Réponse : Oui, contrairement à ce qu’on entend parfois, l’acier inoxydable peut tout à fait rouiller quand l’environnement est trop corrosif. La rouille apparaît généralement sous forme de piqûres, soit des petites attaques localisées sur la surface (photographie 1) et non de la corrosion uniforme comme de l’acier au carbone photographie 2).
7) Quelles sont les causes de défaillance les plus courantes pour l’inox?
Au fil des années, les experts de CEP ont travaillé sur des centaines de défaillances impliquant des aciers inoxydables. Le plus souvent, la défaillance résulte d’un ou d’une combinaison des facteurs suivants :
Mauvais fini de surface : Le fini de surface a un effet très important sur la résistance à la corrosion des métaux. Plus le fini est lisse, plus un même alliage sera résistant à la corrosion. Par contre, un fini plus lisse est plus difficile à fabriquer, montre plus les égratignures et est plus réfléchissant. En ce sens, le fini choisi est souvent un compromis.
La photographie 3 montre une pièce industrielle comportant des numéros gravés au laser. La surface lisse est en bon état alors que la surface gravée montre une corrosion significative, causée par la rugosité de surface beaucoup plus importante.
Mauvais choix d’alliage : Tel que discuté plus haut dans ce bulletin, il existe plusieurs dizaines de grades d’inox, ayant différentes propriétés, dont la résistance à la corrosion. Par contre, des considérations comme le coût ou la disponibilité viennent souvent affecter le choix. CEP a déjà travaillé sur un dossier où un alliage très spécialisé avait été remplacé, à la dernière minute, par un inox plus bas de gamme pour des raisons de temps de livraison. Par contre, les pièces se sont finalement perforées par la corrosion après seulement quelques mois d’utilisation alors que la durée de vie espérée était de plusieurs années!

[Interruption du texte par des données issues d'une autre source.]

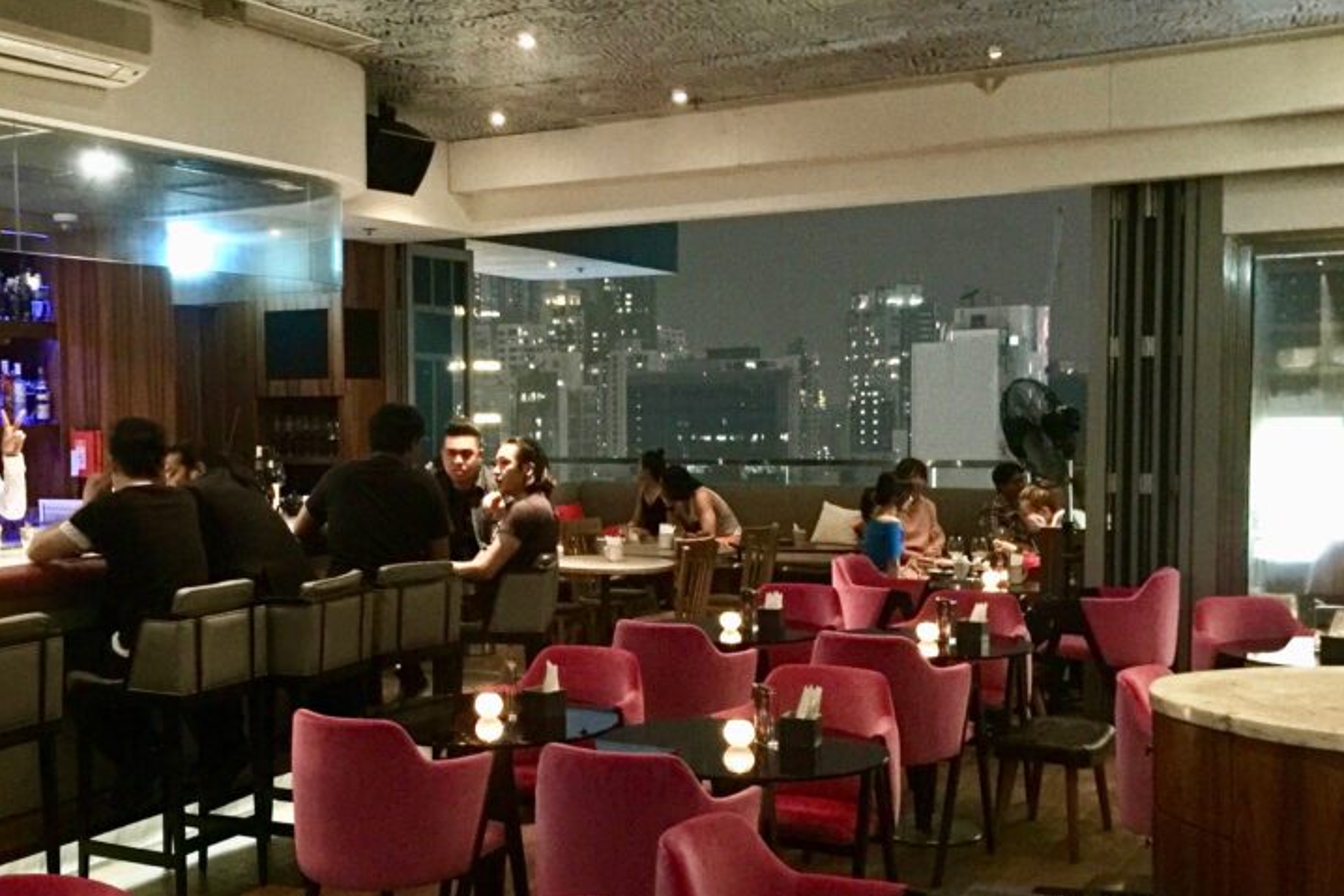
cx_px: 447
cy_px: 535
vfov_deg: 31.1
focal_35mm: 43
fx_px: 1606
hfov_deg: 44.8
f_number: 2.2
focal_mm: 4.15
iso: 250
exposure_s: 1/4
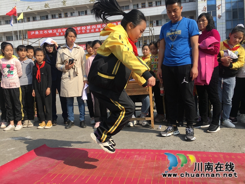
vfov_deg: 48.2
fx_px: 205
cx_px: 122
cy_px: 92
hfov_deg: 61.7
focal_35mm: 29
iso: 25
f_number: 2.2
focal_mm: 4.15
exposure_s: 1/1326
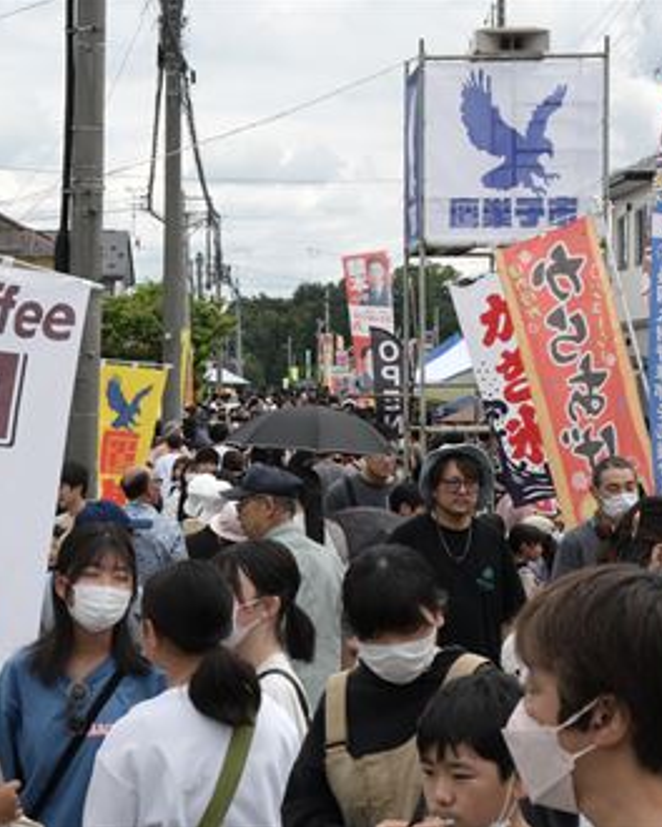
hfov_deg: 11.1
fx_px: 3397
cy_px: 412
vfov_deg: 13.9
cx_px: 321
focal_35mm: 139
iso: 3200
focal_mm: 65
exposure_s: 1/1600
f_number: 20
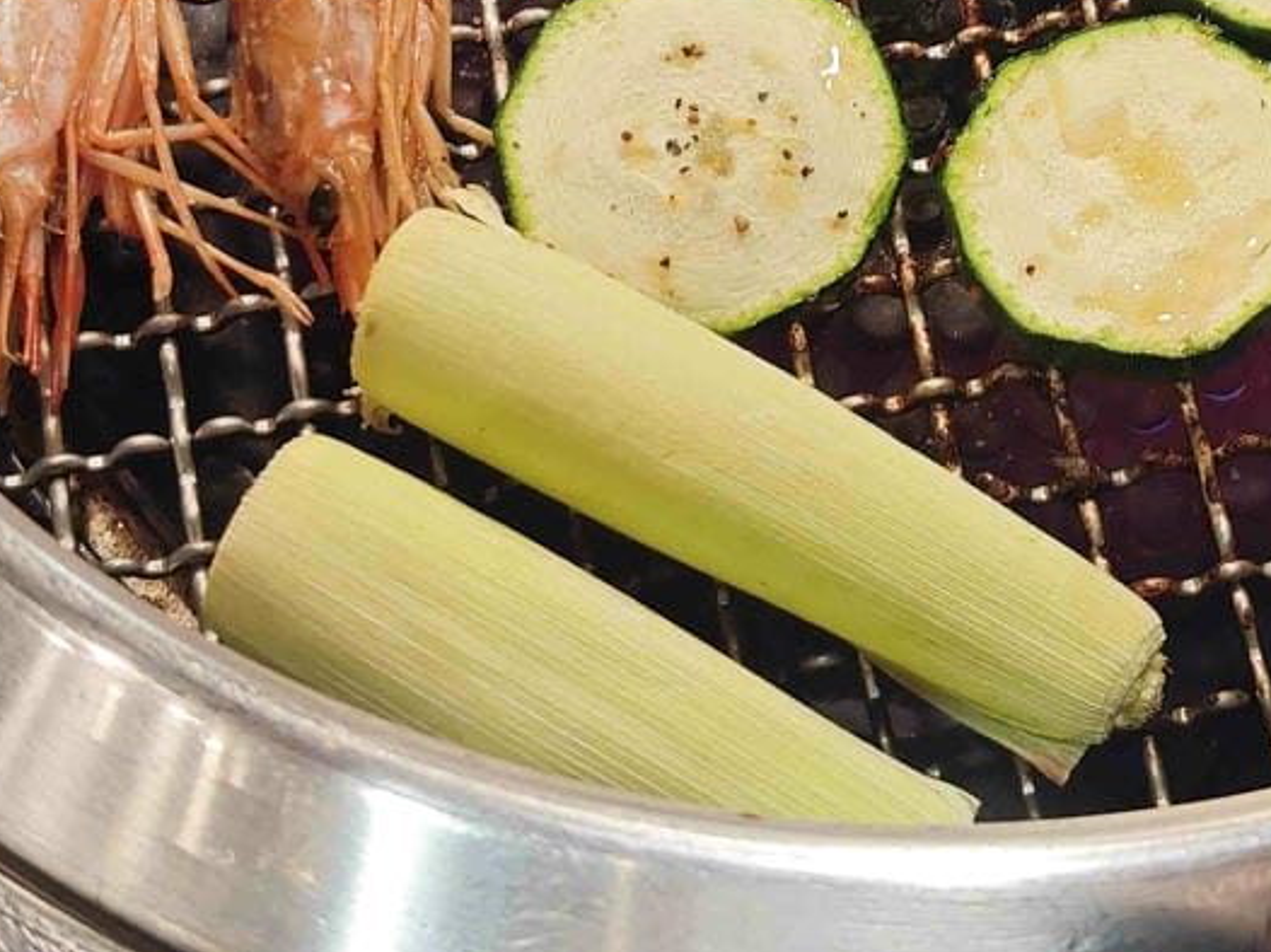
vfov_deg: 13.9
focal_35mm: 105
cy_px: 46
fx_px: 3854
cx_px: 1066
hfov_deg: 18.5
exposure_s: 1/60
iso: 232
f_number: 1.63
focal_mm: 8.72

Environnement trop corrosif: Les inox ont généralement une excellente résistance à la corrosion dans beaucoup d’environnements. Par contre, ils demeurent sujet à une corrosion rapide lorsqu’ils sont exposés à certains composés, comme des chlorures, qui viennent briser la couche d’oxyde de chrome qui protège l’alliage.
Un exemple classique est l’utilisation de nettoyants à base d’acide chlorhydrique, qui peuvent rapidement causer la piqûration de la plupart des grades d’inox (photographie 4). Ces nettoyants sont couramment employés dans de nombreuses applications, incluant le nettoyage de maçonnerie et l’entretien commercial. Dans un autre dossier, une erreur de dilution avait causé l’exposition d’un équipement commercial à une concentration d’acide beaucoup plus grande que prévue, menant à une dégradation très rapide, nécessitant un remplacement complet (photographies 5 et 6).
Finalement, certains dossiers combinent les différents facteurs, rendant les défaillances très probables. Par exemple, certaines conduites flexibles gainées en acier inox (« speedway ») combinent l’utilisation d’acier bas de gamme (série 200) et de brins comportant d’importants défauts de fabrication (raies à la surface des brins – photographie 7). Ainsi, la moindre exposition à des produits nettoyants chlorés (couramment entreposés sous les éviers et les lavabos) cause la fissuration des brins à partir des piqûres de corrosion et la perte de propriétés mécaniques (photographie 8). Ainsi, dans ce type de dossier, la perte relève avant tout de la faible qualité de la gaine.